◆ EXERCISE DESCRIPTION ◆
Copy exactly the lines of the data below, beginning with the line with "G04 Created by KiCad (PCBNEW 8.0.6)" and ending with the line with "y3 = r3; y2 = r2; y1 = r1; y0 = r0;". Pictures are to be omitted.

»»

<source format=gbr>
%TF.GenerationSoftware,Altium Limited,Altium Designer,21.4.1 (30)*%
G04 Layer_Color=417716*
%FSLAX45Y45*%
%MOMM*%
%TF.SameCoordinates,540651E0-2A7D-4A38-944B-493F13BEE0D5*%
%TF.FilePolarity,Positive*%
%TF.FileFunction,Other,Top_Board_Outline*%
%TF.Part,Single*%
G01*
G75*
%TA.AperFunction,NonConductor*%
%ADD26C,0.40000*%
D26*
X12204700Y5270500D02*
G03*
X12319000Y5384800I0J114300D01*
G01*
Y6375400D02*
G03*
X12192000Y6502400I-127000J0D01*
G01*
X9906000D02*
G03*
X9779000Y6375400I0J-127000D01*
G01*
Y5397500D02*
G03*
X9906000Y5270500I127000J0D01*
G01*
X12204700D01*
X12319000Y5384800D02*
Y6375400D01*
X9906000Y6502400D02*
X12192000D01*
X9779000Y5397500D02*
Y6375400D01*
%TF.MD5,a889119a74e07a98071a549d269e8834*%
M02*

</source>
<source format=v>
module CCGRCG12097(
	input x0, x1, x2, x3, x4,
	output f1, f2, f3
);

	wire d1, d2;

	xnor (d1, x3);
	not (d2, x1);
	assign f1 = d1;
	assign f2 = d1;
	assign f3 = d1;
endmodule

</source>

««
»»

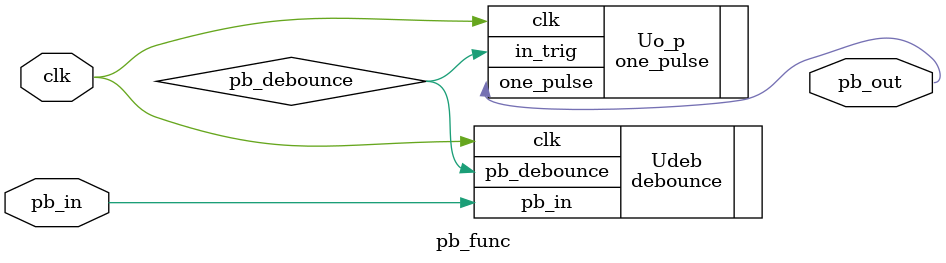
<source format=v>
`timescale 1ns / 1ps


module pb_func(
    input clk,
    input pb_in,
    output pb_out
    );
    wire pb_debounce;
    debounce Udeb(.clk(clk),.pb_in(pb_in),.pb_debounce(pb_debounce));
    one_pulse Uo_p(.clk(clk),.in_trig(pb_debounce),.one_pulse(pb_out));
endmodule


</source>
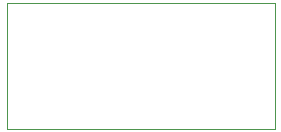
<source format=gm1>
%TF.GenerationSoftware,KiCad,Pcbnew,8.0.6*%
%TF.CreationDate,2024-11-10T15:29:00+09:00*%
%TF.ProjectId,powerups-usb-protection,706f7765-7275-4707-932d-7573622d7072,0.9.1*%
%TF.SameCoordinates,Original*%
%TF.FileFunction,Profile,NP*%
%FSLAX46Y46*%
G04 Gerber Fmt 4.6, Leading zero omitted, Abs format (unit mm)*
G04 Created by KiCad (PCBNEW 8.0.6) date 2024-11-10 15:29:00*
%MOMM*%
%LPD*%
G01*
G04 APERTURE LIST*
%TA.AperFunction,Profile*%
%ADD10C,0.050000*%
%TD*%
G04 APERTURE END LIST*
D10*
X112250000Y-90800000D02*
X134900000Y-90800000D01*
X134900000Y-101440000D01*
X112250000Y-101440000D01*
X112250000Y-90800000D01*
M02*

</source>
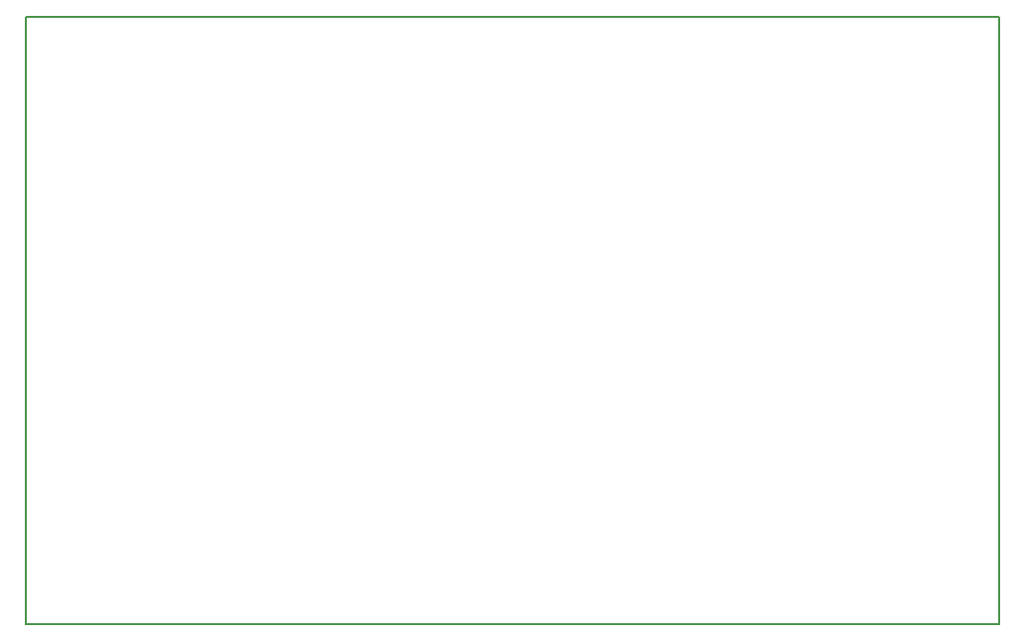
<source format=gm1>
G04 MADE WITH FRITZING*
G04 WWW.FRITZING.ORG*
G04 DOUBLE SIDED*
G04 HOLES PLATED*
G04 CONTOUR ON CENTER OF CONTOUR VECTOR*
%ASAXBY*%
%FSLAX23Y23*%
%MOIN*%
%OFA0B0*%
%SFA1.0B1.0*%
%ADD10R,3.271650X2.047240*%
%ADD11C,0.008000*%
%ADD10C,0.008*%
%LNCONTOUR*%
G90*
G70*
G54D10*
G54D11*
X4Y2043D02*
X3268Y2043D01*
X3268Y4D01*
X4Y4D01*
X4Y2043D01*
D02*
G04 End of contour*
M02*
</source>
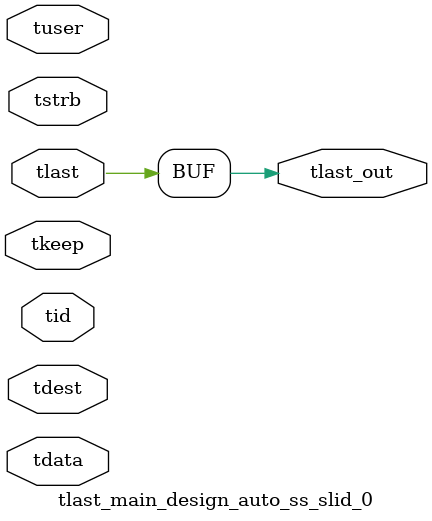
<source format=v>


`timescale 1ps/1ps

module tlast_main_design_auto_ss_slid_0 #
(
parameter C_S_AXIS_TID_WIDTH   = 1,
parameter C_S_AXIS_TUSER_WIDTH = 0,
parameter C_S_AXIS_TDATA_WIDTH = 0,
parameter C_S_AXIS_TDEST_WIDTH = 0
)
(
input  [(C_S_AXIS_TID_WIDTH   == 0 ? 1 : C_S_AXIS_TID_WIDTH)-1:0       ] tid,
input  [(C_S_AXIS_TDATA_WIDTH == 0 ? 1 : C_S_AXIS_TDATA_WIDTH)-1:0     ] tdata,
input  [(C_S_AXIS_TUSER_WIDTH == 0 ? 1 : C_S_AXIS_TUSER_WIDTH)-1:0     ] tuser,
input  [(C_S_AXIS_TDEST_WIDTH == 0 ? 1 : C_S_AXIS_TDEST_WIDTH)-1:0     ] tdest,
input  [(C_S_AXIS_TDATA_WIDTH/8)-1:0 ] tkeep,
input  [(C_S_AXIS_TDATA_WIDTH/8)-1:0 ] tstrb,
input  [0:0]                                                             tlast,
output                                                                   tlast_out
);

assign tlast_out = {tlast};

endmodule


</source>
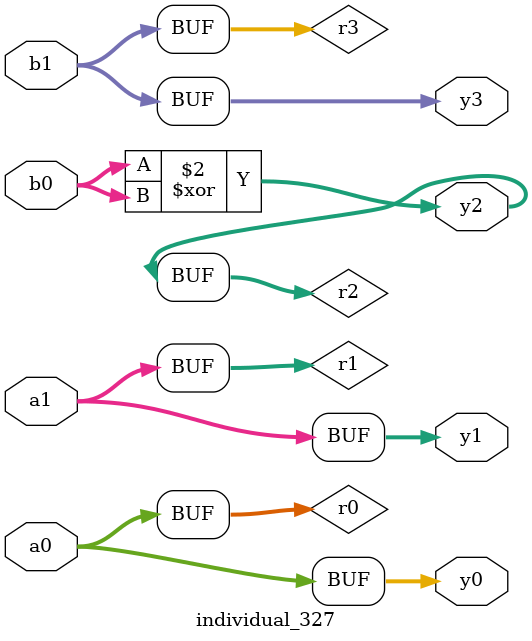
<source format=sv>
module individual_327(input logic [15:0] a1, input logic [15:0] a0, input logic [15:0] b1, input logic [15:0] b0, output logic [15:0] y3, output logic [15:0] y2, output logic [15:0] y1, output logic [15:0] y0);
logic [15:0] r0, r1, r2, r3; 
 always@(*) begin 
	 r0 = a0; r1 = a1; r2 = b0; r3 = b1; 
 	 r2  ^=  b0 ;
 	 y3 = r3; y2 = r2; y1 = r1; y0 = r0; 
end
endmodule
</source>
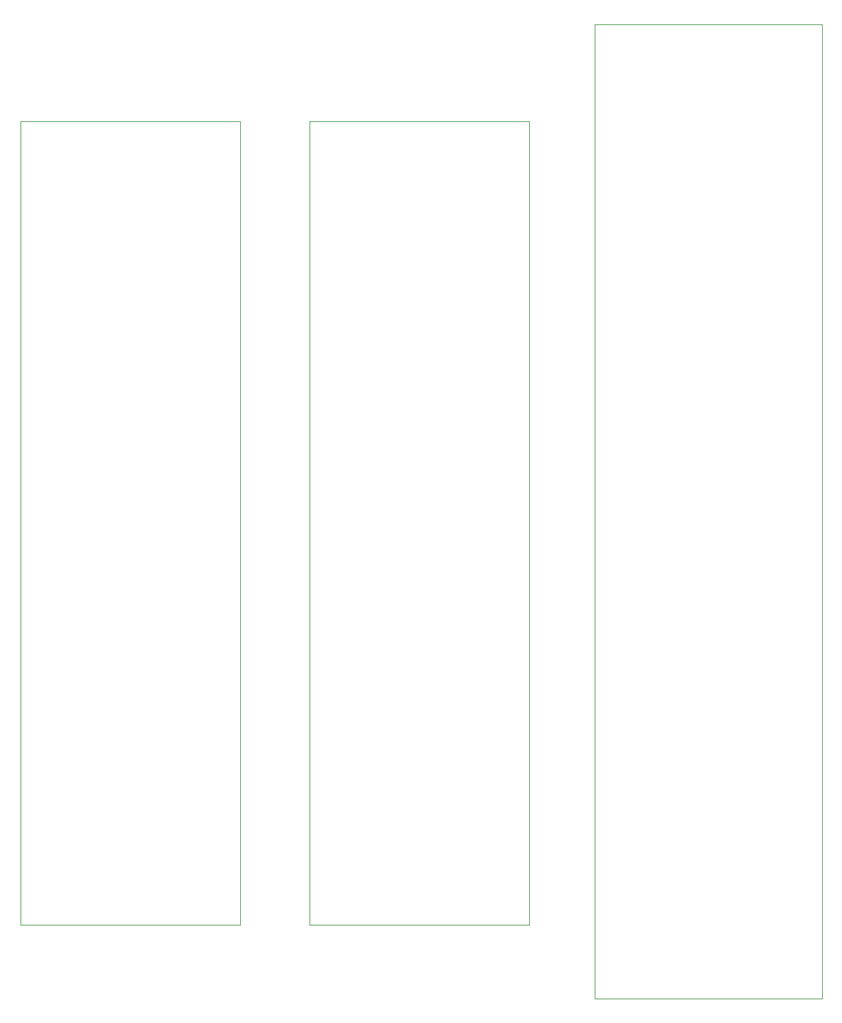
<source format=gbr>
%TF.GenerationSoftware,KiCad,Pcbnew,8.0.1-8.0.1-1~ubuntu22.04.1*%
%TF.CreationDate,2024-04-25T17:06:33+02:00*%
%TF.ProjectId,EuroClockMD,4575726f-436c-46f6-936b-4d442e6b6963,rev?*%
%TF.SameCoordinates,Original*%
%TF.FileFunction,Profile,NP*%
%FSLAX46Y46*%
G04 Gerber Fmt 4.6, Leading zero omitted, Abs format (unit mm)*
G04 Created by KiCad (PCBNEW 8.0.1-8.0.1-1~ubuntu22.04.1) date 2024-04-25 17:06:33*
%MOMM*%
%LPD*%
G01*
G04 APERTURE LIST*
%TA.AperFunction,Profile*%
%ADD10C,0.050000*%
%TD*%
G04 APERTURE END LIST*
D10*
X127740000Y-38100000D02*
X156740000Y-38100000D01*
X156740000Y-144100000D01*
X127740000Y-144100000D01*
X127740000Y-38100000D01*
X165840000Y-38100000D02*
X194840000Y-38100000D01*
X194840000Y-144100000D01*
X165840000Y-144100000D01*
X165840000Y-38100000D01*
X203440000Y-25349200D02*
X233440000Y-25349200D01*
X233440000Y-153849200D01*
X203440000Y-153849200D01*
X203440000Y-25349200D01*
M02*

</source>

««
»»

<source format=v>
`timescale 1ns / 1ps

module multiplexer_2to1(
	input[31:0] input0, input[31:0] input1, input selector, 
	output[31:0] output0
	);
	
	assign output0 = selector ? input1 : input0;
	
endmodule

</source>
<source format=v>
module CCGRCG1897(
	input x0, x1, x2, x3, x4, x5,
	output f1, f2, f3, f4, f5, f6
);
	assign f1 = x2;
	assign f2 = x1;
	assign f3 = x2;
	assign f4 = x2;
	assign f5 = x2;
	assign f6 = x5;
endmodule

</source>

««

◆ ANSWER AREA ◆
G04 Created by KiCad (PCBNEW 8.0.6) date 2024-11-10 15:29:00*
%MOMM*%
%LPD*%
G01*
G04 APERTURE LIST*
%TA.AperFunction,Profile*%
%ADD10C,0.050000*%
%TD*%
G04 APERTURE END LIST*
D10*
X112250000Y-90800000D02*
X134900000Y-90800000D01*
X134900000Y-101440000D01*
X112250000Y-101440000D01*
X112250000Y-90800000D01*
M02*

</source>
<source format=gm1>
G04 MADE WITH FRITZING*
G04 WWW.FRITZING.ORG*
G04 DOUBLE SIDED*
G04 HOLES PLATED*
G04 CONTOUR ON CENTER OF CONTOUR VECTOR*
%ASAXBY*%
%FSLAX23Y23*%
%MOIN*%
%OFA0B0*%
%SFA1.0B1.0*%
%ADD10R,3.271650X2.047240*%
%ADD11C,0.008000*%
%ADD10C,0.008*%
%LNCONTOUR*%
G90*
G70*
G54D10*
G54D11*
X4Y2043D02*
X3268Y2043D01*
X3268Y4D01*
X4Y4D01*
X4Y2043D01*
D02*
G04 End of contour*
M02*
</source>
<source format=v>


`timescale 1ps/1ps

module tlast_main_design_auto_ss_slid_0 #
(
parameter C_S_AXIS_TID_WIDTH   = 1,
parameter C_S_AXIS_TUSER_WIDTH = 0,
parameter C_S_AXIS_TDATA_WIDTH = 0,
parameter C_S_AXIS_TDEST_WIDTH = 0
)
(
input  [(C_S_AXIS_TID_WIDTH   == 0 ? 1 : C_S_AXIS_TID_WIDTH)-1:0       ] tid,
input  [(C_S_AXIS_TDATA_WIDTH == 0 ? 1 : C_S_AXIS_TDATA_WIDTH)-1:0     ] tdata,
input  [(C_S_AXIS_TUSER_WIDTH == 0 ? 1 : C_S_AXIS_TUSER_WIDTH)-1:0     ] tuser,
input  [(C_S_AXIS_TDEST_WIDTH == 0 ? 1 : C_S_AXIS_TDEST_WIDTH)-1:0     ] tdest,
input  [(C_S_AXIS_TDATA_WIDTH/8)-1:0 ] tkeep,
input  [(C_S_AXIS_TDATA_WIDTH/8)-1:0 ] tstrb,
input  [0:0]                                                             tlast,
output                                                                   tlast_out
);

assign tlast_out = {tlast};

endmodule


</source>
<source format=sv>
module individual_327(input logic [15:0] a1, input logic [15:0] a0, input logic [15:0] b1, input logic [15:0] b0, output logic [15:0] y3, output logic [15:0] y2, output logic [15:0] y1, output logic [15:0] y0);
logic [15:0] r0, r1, r2, r3; 
 always@(*) begin 
	 r0 = a0; r1 = a1; r2 = b0; r3 = b1; 
 	 r2  ^=  b0 ;
 	 y3 = r3; y2 = r2; y1 = r1; y0 = r0; 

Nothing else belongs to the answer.